Being a virgin at this, I was unrelentingly nervous and somewhat tensed at first. It doesn't help either that I'm a pick-less guitarist which kinda compromised the guitar track's clarity. But then again, rounds of air suam, sticks of Cakoi and the room's bomb shelter-like set up, I pulled through decently well.

The whole experience was made easy with Adzwan's breezy, hyper-ish attitude (which, according to Bob, was a different side of him), patiently thumping the keys and clicking the mouse whenever I signalled that I needed another take. He was so breezy that he even curi-curi tulang YM-ing with his "Tercinta". Heh.

"All Was Lost" has now shaped up to be a heartwrenching tune instead of a jiwang-leleh like as we expected. With Azmir leaving us soon, it made it ever the more relevant. It was very understanding of him as well to redo the 1st half of his vocals. He surprised us with his terpendam voice. That man can sing. Azhar also redid his keyboard track and managed to add a few twists making the song a lil' bit longer than its 2 minute length.

Doing "June Of July" was fun.

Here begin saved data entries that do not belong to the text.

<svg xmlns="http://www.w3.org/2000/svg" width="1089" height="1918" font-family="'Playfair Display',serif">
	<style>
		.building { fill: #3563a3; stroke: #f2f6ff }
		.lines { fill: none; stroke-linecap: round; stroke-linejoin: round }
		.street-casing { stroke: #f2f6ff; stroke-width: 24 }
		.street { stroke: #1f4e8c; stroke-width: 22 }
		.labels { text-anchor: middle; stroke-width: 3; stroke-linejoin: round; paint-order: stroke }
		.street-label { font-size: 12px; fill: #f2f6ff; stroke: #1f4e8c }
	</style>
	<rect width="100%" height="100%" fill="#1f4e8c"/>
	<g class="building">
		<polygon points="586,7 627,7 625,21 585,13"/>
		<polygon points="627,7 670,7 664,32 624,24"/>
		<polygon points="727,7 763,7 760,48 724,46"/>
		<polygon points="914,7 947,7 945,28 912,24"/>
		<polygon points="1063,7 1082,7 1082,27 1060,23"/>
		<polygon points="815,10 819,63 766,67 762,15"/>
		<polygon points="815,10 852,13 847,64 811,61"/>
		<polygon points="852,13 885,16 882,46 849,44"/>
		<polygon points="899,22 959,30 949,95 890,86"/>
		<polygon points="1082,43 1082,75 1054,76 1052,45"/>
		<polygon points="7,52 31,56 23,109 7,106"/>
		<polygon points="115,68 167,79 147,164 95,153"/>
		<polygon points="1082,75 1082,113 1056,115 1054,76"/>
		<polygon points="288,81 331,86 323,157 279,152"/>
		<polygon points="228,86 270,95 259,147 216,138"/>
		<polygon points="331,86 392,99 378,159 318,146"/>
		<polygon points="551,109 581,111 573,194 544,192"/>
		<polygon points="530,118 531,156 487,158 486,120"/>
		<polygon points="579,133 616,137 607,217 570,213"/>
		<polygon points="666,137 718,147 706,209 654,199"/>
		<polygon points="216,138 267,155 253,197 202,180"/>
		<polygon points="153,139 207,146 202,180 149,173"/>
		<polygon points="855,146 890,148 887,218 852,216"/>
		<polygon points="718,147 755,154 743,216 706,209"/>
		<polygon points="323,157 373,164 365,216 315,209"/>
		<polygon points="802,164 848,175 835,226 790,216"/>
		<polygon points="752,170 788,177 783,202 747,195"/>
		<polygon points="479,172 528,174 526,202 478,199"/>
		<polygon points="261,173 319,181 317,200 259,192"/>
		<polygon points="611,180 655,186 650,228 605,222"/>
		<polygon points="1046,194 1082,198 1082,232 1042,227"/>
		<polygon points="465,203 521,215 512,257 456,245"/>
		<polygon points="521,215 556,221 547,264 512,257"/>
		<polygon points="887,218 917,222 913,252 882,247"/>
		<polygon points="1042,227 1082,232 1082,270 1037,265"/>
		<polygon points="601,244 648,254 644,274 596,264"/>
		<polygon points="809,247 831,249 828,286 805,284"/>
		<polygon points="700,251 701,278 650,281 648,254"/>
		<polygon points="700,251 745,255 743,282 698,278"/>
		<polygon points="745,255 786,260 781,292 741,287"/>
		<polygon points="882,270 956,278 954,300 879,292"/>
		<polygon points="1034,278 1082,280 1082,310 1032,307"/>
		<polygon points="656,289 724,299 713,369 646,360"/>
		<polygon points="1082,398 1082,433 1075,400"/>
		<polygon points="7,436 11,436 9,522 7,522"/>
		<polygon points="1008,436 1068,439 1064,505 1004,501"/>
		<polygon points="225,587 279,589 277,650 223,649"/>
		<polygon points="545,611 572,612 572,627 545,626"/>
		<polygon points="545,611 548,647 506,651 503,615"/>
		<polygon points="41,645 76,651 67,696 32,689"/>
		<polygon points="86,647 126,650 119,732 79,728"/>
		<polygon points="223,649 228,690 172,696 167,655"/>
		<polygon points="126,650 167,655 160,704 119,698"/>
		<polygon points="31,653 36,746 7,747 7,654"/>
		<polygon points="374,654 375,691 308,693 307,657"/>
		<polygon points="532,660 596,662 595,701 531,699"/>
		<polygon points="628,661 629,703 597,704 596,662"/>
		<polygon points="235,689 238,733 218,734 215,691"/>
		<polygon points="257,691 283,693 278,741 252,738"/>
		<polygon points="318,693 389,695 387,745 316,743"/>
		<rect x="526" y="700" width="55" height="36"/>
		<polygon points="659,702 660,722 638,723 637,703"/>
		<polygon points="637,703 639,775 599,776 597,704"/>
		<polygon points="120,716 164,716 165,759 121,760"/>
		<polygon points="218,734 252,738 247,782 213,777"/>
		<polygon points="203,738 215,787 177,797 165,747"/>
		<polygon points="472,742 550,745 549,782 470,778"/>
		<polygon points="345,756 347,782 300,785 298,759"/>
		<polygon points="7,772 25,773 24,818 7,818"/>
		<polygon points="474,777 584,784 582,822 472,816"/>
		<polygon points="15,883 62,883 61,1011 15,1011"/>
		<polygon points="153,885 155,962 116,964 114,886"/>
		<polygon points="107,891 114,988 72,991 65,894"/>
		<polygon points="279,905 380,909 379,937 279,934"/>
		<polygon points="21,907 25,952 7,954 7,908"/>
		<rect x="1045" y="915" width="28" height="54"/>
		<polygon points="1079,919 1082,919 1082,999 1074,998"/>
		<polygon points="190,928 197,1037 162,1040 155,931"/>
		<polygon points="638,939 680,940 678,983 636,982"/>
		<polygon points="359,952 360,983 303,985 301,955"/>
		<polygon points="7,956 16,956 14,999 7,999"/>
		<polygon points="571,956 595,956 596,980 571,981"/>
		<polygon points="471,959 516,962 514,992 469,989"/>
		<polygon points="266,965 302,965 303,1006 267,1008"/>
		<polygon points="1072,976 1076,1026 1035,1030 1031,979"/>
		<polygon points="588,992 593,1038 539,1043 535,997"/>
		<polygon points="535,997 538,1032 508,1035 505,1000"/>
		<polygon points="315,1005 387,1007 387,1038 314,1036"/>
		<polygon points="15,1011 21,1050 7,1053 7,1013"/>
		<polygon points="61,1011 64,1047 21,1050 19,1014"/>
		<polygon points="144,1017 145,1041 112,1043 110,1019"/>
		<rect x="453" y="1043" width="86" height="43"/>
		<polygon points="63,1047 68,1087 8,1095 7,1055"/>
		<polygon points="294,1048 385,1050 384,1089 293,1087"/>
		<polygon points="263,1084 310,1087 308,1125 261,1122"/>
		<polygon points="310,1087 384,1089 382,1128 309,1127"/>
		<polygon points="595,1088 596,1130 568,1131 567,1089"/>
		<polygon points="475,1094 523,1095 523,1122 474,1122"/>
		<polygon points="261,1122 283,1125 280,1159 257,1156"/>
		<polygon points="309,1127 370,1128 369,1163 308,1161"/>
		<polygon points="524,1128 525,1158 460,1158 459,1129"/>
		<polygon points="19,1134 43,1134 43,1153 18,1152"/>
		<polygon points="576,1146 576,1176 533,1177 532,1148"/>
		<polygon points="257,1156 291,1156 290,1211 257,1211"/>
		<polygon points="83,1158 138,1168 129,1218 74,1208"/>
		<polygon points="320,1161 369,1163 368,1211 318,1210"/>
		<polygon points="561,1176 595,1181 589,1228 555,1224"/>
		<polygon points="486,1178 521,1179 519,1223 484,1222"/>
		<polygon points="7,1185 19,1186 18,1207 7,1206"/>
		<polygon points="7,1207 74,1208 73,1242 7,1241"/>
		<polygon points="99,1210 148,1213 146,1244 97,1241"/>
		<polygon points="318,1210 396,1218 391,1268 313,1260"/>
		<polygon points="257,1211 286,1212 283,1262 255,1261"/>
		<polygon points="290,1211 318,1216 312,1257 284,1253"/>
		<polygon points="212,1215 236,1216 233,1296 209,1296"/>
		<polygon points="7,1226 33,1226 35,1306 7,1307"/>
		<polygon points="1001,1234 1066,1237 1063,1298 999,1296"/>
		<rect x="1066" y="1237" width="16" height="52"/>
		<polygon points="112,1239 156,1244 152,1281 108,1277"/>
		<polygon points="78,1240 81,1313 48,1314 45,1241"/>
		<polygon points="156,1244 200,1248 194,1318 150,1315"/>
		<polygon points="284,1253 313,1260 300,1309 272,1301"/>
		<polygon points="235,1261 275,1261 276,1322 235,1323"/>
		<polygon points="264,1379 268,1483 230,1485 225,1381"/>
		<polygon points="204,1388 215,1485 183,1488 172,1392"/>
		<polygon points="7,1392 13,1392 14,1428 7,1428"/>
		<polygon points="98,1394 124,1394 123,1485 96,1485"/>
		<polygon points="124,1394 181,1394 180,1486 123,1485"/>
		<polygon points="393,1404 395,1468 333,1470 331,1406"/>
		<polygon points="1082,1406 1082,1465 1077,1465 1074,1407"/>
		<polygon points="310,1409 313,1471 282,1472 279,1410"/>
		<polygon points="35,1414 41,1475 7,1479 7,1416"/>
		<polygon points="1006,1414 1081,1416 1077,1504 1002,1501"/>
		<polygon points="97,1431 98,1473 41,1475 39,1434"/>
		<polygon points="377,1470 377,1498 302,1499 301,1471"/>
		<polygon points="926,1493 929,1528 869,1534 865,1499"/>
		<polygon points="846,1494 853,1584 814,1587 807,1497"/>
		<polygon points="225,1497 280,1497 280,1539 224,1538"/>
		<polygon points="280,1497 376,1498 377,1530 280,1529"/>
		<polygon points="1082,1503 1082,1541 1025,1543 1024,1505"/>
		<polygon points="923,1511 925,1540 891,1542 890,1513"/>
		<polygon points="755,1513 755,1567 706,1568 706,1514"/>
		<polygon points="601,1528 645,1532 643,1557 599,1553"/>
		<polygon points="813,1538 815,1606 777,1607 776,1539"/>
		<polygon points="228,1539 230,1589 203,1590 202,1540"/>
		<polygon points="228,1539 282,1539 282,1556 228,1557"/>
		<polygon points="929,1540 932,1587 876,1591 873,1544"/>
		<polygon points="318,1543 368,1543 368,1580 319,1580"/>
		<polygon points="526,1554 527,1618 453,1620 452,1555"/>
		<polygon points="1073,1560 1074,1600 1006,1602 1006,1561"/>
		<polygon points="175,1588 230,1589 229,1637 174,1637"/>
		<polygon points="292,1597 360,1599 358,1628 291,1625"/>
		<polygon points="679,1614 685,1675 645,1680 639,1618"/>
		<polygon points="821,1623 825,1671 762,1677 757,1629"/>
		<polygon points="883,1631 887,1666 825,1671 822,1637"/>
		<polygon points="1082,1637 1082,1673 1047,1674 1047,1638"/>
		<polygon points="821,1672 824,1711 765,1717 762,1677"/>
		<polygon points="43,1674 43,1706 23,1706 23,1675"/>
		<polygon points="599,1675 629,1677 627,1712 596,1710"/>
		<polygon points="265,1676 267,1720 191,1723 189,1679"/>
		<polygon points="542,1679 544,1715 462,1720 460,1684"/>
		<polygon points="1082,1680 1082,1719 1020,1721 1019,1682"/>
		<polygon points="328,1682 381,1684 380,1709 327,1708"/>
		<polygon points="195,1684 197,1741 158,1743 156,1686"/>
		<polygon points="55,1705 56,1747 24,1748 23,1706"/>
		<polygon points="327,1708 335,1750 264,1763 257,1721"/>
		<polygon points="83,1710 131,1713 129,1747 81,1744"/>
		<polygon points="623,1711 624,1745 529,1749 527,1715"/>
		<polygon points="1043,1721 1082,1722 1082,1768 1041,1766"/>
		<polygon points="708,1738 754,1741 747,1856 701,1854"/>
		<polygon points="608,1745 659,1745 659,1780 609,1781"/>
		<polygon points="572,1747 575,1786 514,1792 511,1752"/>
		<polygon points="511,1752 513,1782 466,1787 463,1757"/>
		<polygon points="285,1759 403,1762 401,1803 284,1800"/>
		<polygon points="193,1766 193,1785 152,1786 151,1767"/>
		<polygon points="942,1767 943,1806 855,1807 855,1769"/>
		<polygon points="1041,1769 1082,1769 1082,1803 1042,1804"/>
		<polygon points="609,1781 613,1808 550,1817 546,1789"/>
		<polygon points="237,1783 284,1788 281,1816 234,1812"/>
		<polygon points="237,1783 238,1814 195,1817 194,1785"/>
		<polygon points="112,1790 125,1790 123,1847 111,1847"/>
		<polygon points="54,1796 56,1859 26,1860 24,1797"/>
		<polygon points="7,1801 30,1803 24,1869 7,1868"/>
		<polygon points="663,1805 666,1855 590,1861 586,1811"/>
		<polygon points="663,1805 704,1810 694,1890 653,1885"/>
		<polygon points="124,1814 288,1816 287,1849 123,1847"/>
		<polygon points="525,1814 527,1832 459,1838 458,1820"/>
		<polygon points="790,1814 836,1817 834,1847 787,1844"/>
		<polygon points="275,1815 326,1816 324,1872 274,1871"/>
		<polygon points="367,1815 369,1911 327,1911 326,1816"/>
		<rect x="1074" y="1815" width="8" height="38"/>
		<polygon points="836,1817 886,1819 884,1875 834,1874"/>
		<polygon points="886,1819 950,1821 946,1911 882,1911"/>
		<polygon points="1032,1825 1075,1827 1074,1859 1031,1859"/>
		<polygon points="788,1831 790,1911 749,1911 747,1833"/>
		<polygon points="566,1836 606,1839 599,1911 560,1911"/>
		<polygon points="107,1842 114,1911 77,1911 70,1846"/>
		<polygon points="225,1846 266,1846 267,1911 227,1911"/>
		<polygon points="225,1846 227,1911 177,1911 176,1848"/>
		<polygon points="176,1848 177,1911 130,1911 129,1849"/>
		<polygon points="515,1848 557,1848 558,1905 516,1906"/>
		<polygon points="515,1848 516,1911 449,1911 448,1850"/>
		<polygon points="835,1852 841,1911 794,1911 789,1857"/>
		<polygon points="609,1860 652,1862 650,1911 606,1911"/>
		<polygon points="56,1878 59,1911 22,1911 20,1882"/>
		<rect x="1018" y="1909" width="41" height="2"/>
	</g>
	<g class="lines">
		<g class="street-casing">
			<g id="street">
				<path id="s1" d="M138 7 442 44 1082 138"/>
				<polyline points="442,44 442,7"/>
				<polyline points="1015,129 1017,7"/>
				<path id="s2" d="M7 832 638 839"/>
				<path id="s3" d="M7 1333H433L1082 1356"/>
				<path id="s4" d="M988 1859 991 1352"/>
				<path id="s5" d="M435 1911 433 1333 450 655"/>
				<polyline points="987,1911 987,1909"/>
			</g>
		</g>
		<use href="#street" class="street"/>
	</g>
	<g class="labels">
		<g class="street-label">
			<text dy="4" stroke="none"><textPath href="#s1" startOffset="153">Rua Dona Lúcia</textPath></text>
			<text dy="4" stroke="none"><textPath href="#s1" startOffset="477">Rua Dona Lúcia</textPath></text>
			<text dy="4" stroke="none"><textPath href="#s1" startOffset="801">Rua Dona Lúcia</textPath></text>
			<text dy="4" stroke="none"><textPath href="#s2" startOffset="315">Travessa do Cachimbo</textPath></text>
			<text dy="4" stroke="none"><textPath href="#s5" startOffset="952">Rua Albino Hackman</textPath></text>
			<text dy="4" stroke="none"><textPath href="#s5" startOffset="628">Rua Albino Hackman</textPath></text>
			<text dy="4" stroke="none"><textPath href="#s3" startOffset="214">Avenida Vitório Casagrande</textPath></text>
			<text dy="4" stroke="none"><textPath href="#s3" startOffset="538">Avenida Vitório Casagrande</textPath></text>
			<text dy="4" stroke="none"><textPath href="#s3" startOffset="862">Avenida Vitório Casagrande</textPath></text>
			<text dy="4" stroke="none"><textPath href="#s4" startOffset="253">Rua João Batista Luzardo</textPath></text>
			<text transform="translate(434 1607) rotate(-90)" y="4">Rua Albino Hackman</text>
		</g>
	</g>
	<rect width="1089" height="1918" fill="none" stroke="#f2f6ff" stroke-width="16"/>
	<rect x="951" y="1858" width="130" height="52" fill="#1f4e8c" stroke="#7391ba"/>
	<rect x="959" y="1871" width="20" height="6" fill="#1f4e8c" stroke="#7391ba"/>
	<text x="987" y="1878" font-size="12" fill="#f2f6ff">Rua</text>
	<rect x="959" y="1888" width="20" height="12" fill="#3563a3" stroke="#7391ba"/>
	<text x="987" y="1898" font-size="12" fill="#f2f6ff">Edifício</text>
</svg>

I had the impression of it being the toughest to lay down. Turns out to be the most enjoyable. Syamil's redoing his guitar tracks sometime soon. Personally, between us, he's more proficient than I am and he knows his gear well. It's intimidating talking to him about gear stuffs. What I know is like a can of soda compared to his reservoir-like knowledge. It's a plus point that he's ever helpful for those in need of his assistence.

We head over to Mokh's for Adib's drum tracks. While he was busy shouting at Adzwan adjustng the levels, we were busy having fun with Mokh, taking pictures with his keyboards and sofas. It was kinda a smoothsail for Adib. He's good with metronome. We wrapped up around 3 in the A.M. Went to Darus for drinks, headed home when everyone was exhausted and Adib -literally- slept on the table. 12 hours of recording will do that to you.

Mixing will take place soon. It's only last week that we played our first gig. I'm still tired. Happy Aidiladha everyone.